• _WHAT THIS TASK INVOLVES_: The records below must be output exactly, with no images carried over.
**** EXERCISE INPUT ****
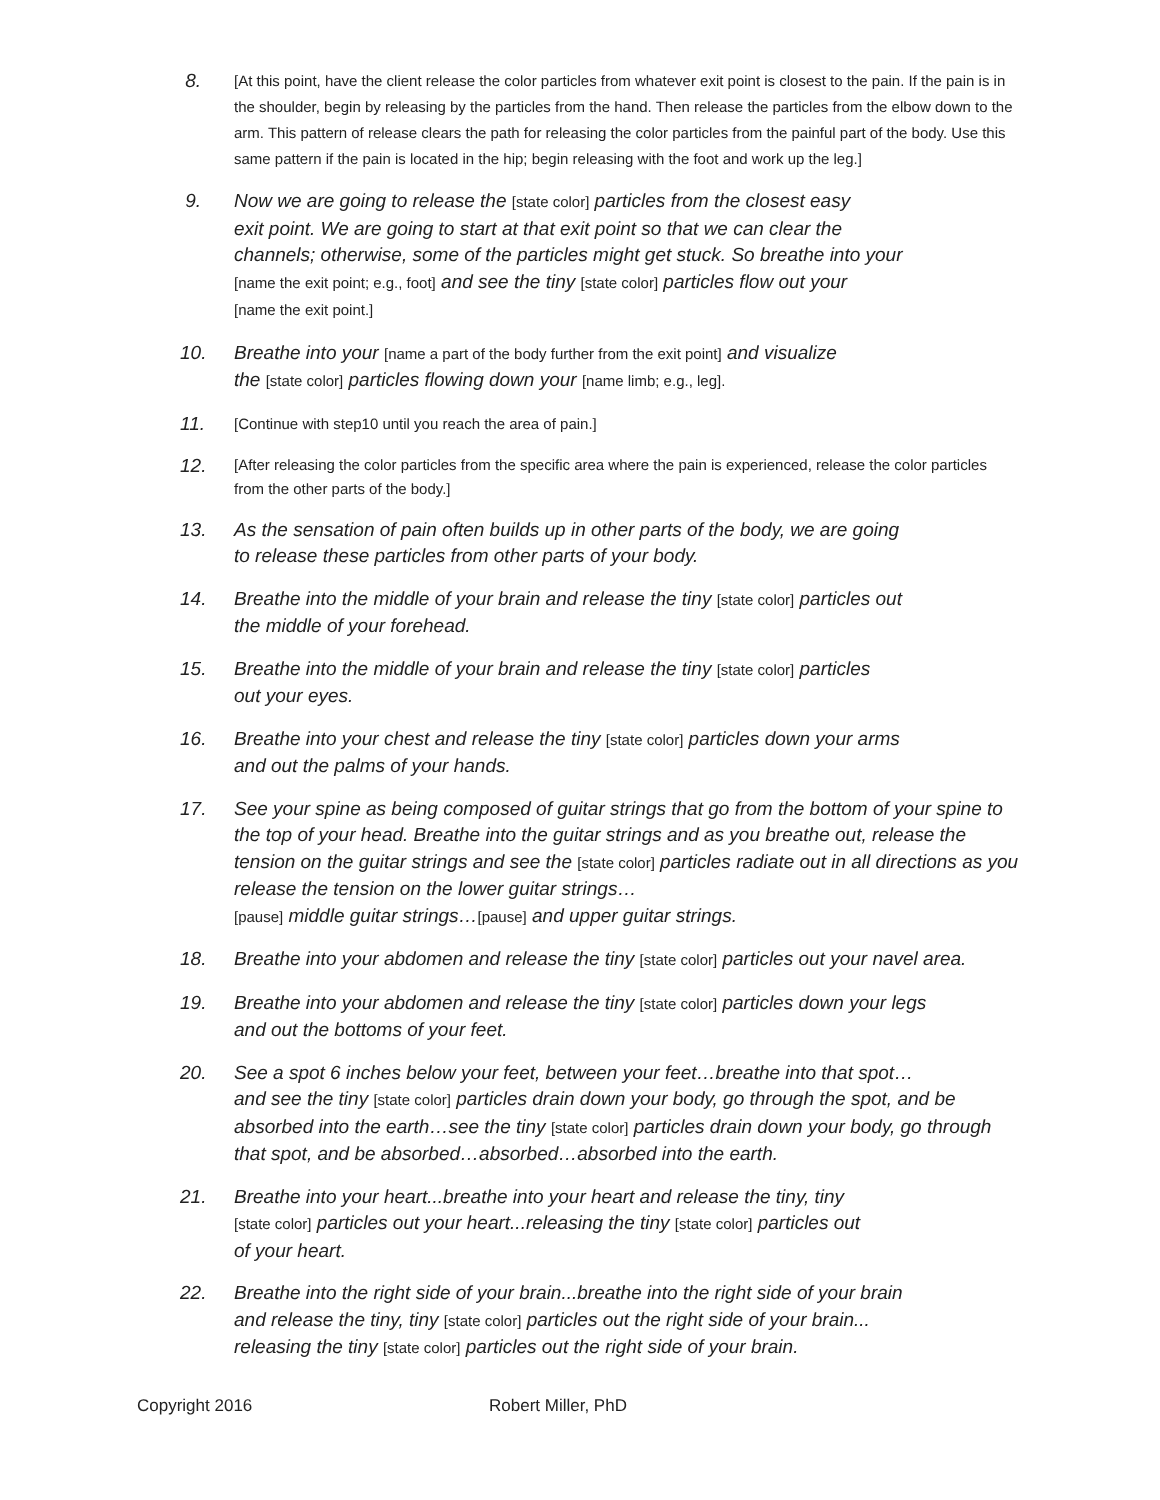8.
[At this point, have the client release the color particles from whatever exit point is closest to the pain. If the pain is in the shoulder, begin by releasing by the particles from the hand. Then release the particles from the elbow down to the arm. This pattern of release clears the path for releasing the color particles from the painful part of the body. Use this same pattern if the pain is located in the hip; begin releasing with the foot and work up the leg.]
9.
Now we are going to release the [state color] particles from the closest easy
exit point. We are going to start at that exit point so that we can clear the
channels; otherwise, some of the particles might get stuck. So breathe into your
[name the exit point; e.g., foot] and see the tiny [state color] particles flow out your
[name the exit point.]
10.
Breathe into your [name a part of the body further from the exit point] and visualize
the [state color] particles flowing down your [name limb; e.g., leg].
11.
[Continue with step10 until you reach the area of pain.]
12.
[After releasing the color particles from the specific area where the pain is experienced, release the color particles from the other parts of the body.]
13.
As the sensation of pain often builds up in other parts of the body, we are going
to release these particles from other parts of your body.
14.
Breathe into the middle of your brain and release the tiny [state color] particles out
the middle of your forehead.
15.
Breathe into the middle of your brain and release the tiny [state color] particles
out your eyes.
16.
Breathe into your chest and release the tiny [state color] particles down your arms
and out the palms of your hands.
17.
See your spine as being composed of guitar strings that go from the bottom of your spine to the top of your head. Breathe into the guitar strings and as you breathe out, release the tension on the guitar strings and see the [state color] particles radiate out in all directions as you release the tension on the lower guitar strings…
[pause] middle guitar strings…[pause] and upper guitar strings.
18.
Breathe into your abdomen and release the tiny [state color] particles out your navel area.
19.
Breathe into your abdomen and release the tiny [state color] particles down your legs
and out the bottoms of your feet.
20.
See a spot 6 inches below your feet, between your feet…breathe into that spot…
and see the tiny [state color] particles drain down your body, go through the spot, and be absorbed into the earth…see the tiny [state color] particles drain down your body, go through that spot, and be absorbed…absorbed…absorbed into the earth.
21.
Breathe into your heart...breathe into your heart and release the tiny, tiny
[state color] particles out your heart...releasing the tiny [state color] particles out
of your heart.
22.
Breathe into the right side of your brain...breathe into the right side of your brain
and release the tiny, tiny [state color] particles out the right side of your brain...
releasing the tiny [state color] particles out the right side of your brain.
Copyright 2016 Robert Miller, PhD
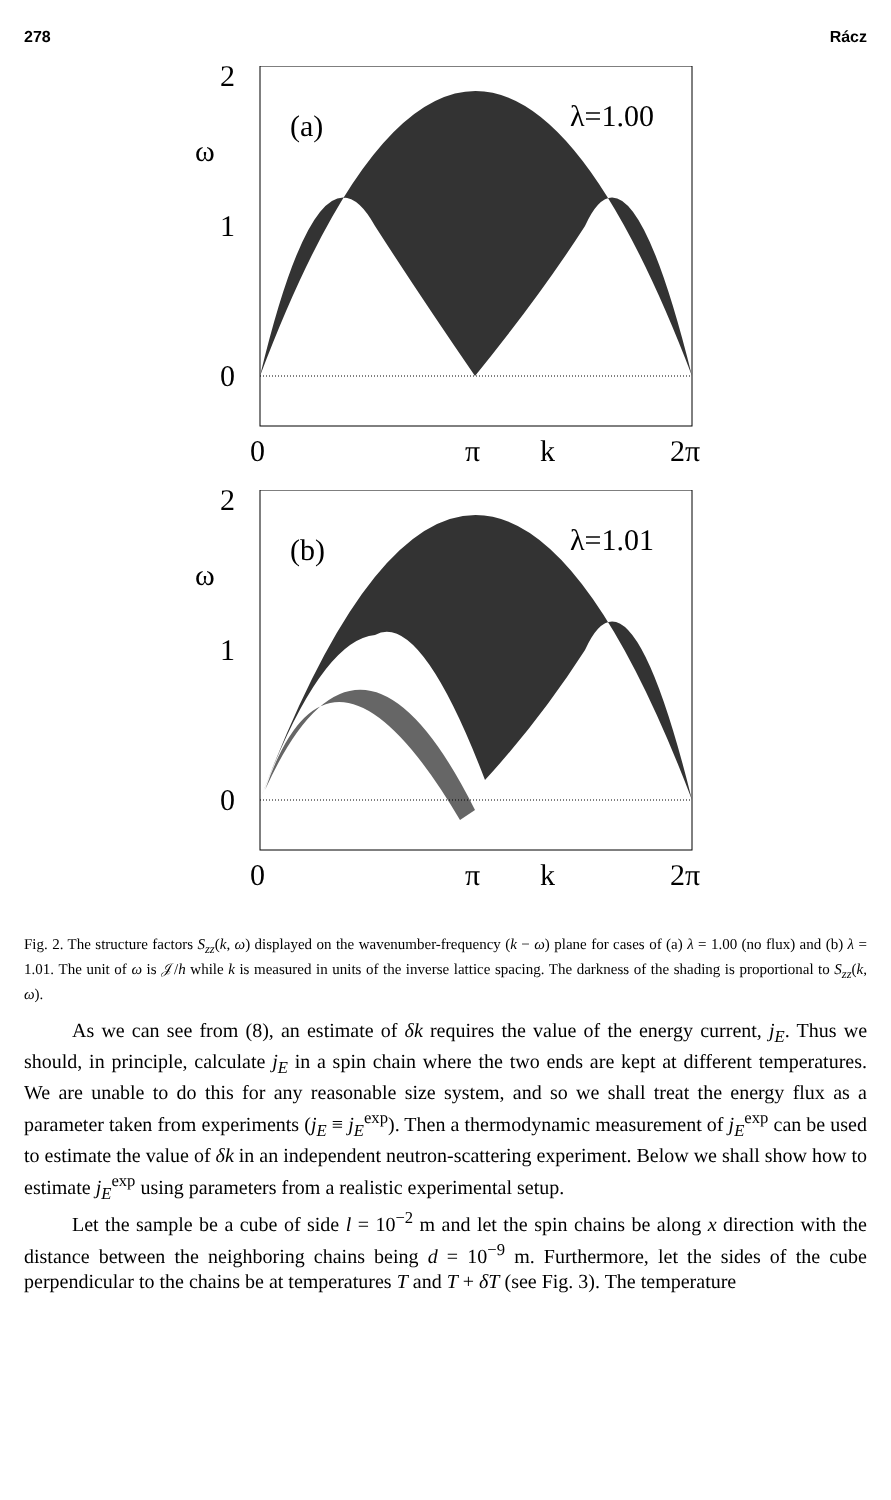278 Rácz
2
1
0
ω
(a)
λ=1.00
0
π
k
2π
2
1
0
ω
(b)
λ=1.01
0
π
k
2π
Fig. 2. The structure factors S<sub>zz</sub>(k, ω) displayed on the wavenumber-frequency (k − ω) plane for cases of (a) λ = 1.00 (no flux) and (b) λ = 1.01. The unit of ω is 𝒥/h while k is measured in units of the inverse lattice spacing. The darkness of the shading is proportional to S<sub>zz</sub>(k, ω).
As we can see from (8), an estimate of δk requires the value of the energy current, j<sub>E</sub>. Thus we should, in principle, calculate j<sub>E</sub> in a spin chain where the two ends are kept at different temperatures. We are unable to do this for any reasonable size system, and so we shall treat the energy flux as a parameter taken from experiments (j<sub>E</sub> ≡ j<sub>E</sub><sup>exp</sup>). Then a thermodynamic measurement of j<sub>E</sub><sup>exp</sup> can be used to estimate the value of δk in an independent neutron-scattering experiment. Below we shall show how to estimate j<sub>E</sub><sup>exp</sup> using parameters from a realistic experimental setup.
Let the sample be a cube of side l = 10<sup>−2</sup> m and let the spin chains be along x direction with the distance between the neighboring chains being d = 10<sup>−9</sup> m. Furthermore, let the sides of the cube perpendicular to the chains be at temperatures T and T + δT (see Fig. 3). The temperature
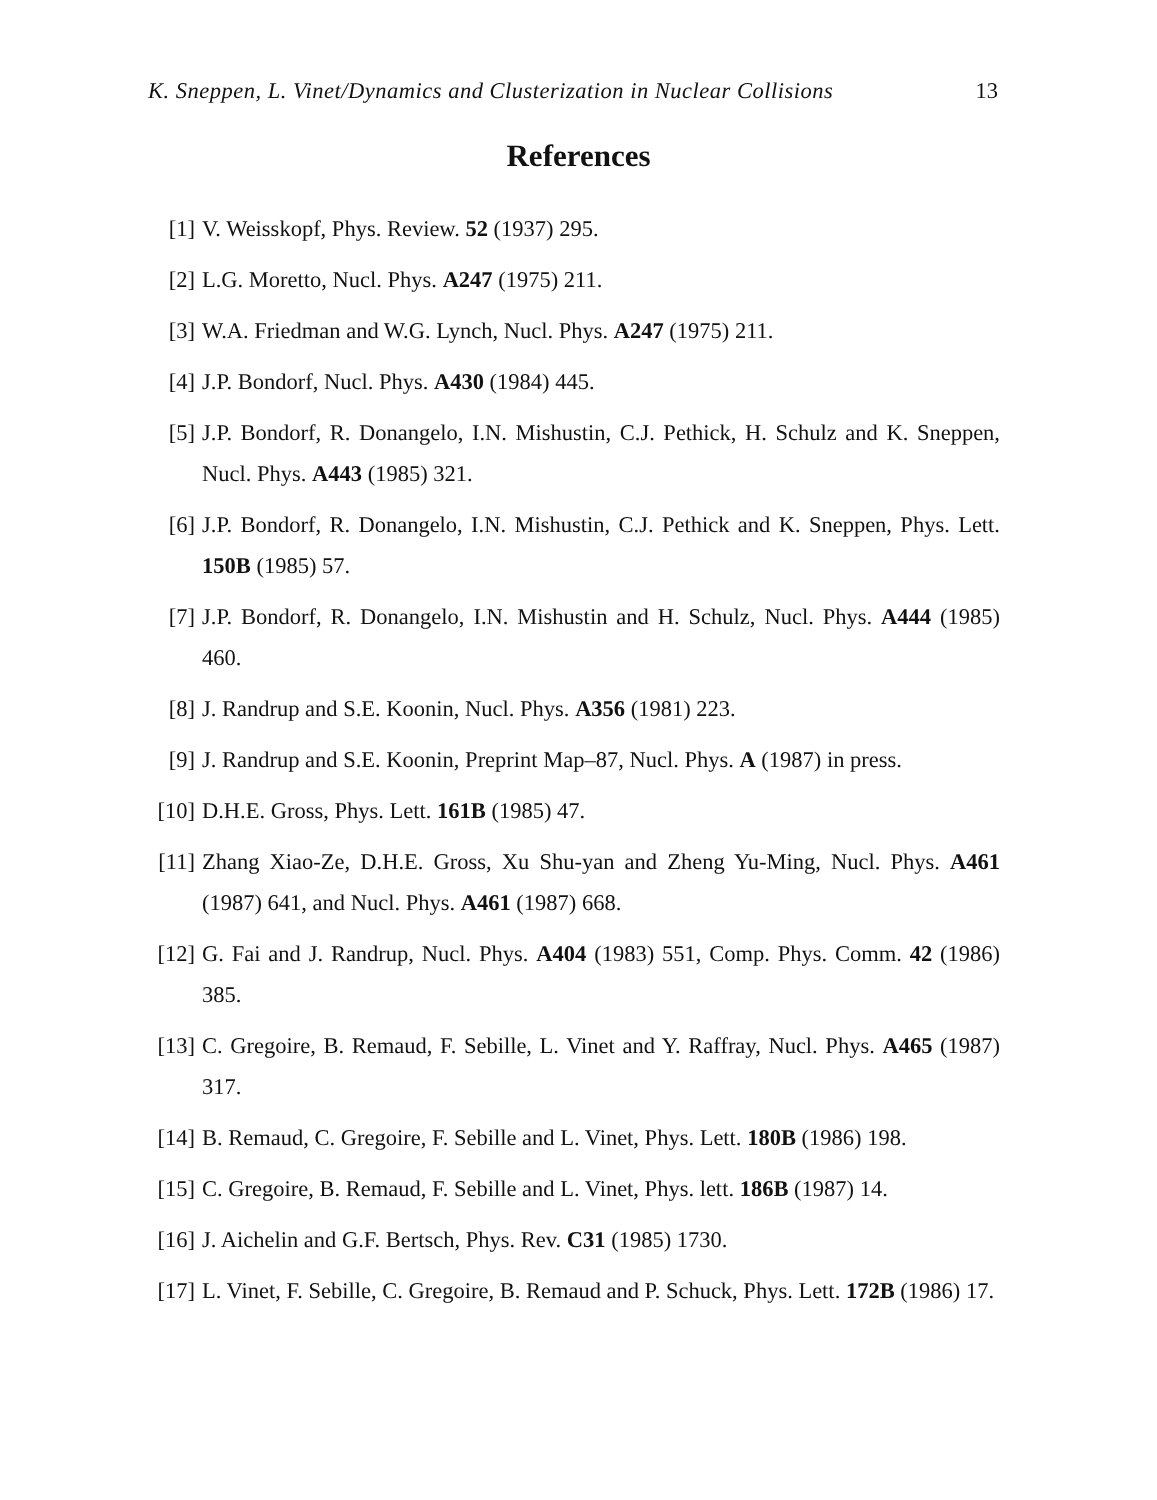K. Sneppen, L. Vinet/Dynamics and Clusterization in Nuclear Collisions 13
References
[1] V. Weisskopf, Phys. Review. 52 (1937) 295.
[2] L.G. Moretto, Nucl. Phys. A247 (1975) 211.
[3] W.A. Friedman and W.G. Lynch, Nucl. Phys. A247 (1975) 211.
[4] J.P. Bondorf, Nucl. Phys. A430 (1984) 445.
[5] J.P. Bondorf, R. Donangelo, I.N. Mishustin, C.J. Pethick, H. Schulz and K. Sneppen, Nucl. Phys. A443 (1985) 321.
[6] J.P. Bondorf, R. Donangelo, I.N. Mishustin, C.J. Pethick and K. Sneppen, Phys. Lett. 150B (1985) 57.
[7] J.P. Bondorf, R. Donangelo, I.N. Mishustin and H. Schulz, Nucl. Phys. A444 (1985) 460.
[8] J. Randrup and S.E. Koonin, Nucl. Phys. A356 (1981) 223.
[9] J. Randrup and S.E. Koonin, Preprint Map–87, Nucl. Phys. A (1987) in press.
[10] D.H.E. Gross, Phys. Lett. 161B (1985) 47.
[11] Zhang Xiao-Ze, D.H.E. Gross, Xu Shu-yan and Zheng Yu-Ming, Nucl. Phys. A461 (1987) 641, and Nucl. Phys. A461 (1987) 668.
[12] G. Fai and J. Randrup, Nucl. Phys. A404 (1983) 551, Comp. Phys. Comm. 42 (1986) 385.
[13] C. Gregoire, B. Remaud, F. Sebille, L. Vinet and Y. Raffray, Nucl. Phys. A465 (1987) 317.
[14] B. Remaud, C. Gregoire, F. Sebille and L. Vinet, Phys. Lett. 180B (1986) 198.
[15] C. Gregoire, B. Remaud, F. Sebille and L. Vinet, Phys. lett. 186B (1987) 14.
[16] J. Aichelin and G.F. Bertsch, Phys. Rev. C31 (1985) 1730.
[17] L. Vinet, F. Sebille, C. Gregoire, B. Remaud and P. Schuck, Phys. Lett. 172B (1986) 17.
****
• _RESPONSE FOR THIS EXERCISE_:
8.
[At this point, have the client release the color particles from whatever exit point is closest to the pain. If the pain is in the shoulder, begin by releasing by the particles from the hand. Then release the particles from the elbow down to the arm. This pattern of release clears the path for releasing the color particles from the painful part of the body. Use this same pattern if the pain is located in the hip; begin releasing with the foot and work up the leg.]
9.
Now we are going to release the [state color] particles from the closest easy
exit point. We are going to start at that exit point so that we can clear the
channels; otherwise, some of the particles might get stuck. So breathe into your
[name the exit point; e.g., foot] and see the tiny [state color] particles flow out your
[name the exit point.]
10.
Breathe into your [name a part of the body further from the exit point] and visualize
the [state color] particles flowing down your [name limb; e.g., leg].
11.
[Continue with step10 until you reach the area of pain.]
12.
[After releasing the color particles from the specific area where the pain is experienced, release the color particles from the other parts of the body.]
13.
As the sensation of pain often builds up in other parts of the body, we are going
to release these particles from other parts of your body.
14.
Breathe into the middle of your brain and release the tiny [state color] particles out
the middle of your forehead.
15.
Breathe into the middle of your brain and release the tiny [state color] particles
out your eyes.
16.
Breathe into your chest and release the tiny [state color] particles down your arms
and out the palms of your hands.
17.
See your spine as being composed of guitar strings that go from the bottom of your spine to the top of your head. Breathe into the guitar strings and as you breathe out, release the tension on the guitar strings and see the [state color] particles radiate out in all directions as you release the tension on the lower guitar strings…
[pause] middle guitar strings…[pause] and upper guitar strings.
18.
Breathe into your abdomen and release the tiny [state color] particles out your navel area.
19.
Breathe into your abdomen and release the tiny [state color] particles down your legs
and out the bottoms of your feet.
20.
See a spot 6 inches below your feet, between your feet…breathe into that spot…
and see the tiny [state color] particles drain down your body, go through the spot, and be absorbed into the earth…see the tiny [state color] particles drain down your body, go through that spot, and be absorbed…absorbed…absorbed into the earth.
21.
Breathe into your heart...breathe into your heart and release the tiny, tiny
[state color] particles out your heart...releasing the tiny [state color] particles out
of your heart.
22.
Breathe into the right side of your brain...breathe into the right side of your brain
and release the tiny, tiny [state color] particles out the right side of your brain...
releasing the tiny [state color] particles out the right side of your brain.
Copyright 2016 Robert Miller, PhD
278 Rácz
2
1
0
ω
(a)
λ=1.00
0
π
k
2π
2
1
0
ω
(b)
λ=1.01
0
π
k
2π
Fig. 2. The structure factors S<sub>zz</sub>(k, ω) displayed on the wavenumber-frequency (k − ω) plane for cases of (a) λ = 1.00 (no flux) and (b) λ = 1.01. The unit of ω is 𝒥/h while k is measured in units of the inverse lattice spacing. The darkness of the shading is proportional to S<sub>zz</sub>(k, ω).
As we can see from (8), an estimate of δk requires the value of the energy current, j<sub>E</sub>. Thus we should, in principle, calculate j<sub>E</sub> in a spin chain where the two ends are kept at different temperatures. We are unable to do this for any reasonable size system, and so we shall treat the energy flux as a parameter taken from experiments (j<sub>E</sub> ≡ j<sub>E</sub><sup>exp</sup>). Then a thermodynamic measurement of j<sub>E</sub><sup>exp</sup> can be used to estimate the value of δk in an independent neutron-scattering experiment. Below we shall show how to estimate j<sub>E</sub><sup>exp</sup> using parameters from a realistic experimental setup.
Let the sample be a cube of side l = 10<sup>−2</sup> m and let the spin chains be along x direction with the distance between the neighboring chains being d = 10<sup>−9</sup> m. Furthermore, let the sides of the cube perpendicular to the chains be at temperatures T and T + δT (see Fig. 3). The temperature
K. Sneppen, L. Vinet/Dynamics and Clusterization in Nuclear Collisions 13
References
[1] V. Weisskopf, Phys. Review. 52 (1937) 295.
[2] L.G. Moretto, Nucl. Phys. A247 (1975) 211.
[3] W.A. Friedman and W.G. Lynch, Nucl. Phys. A247 (1975) 211.
[4] J.P. Bondorf, Nucl. Phys. A430 (1984) 445.
[5] J.P. Bondorf, R. Donangelo, I.N. Mishustin, C.J. Pethick, H. Schulz and K. Sneppen, Nucl. Phys. A443 (1985) 321.
[6] J.P. Bondorf, R. Donangelo, I.N. Mishustin, C.J. Pethick and K. Sneppen, Phys. Lett. 150B (1985) 57.
[7] J.P. Bondorf, R. Donangelo, I.N. Mishustin and H. Schulz, Nucl. Phys. A444 (1985) 460.
[8] J. Randrup and S.E. Koonin, Nucl. Phys. A356 (1981) 223.
[9] J. Randrup and S.E. Koonin, Preprint Map–87, Nucl. Phys. A (1987) in press.
[10] D.H.E. Gross, Phys. Lett. 161B (1985) 47.
[11] Zhang Xiao-Ze, D.H.E. Gross, Xu Shu-yan and Zheng Yu-Ming, Nucl. Phys. A461 (1987) 641, and Nucl. Phys. A461 (1987) 668.
[12] G. Fai and J. Randrup, Nucl. Phys. A404 (1983) 551, Comp. Phys. Comm. 42 (1986) 385.
[13] C. Gregoire, B. Remaud, F. Sebille, L. Vinet and Y. Raffray, Nucl. Phys. A465 (1987) 317.
[14] B. Remaud, C. Gregoire, F. Sebille and L. Vinet, Phys. Lett. 180B (1986) 198.
[15] C. Gregoire, B. Remaud, F. Sebille and L. Vinet, Phys. lett. 186B (1987) 14.
[16] J. Aichelin and G.F. Bertsch, Phys. Rev. C31 (1985) 1730.
[17] L. Vinet, F. Sebille, C. Gregoire, B. Remaud and P. Schuck, Phys. Lett. 172B (1986) 17.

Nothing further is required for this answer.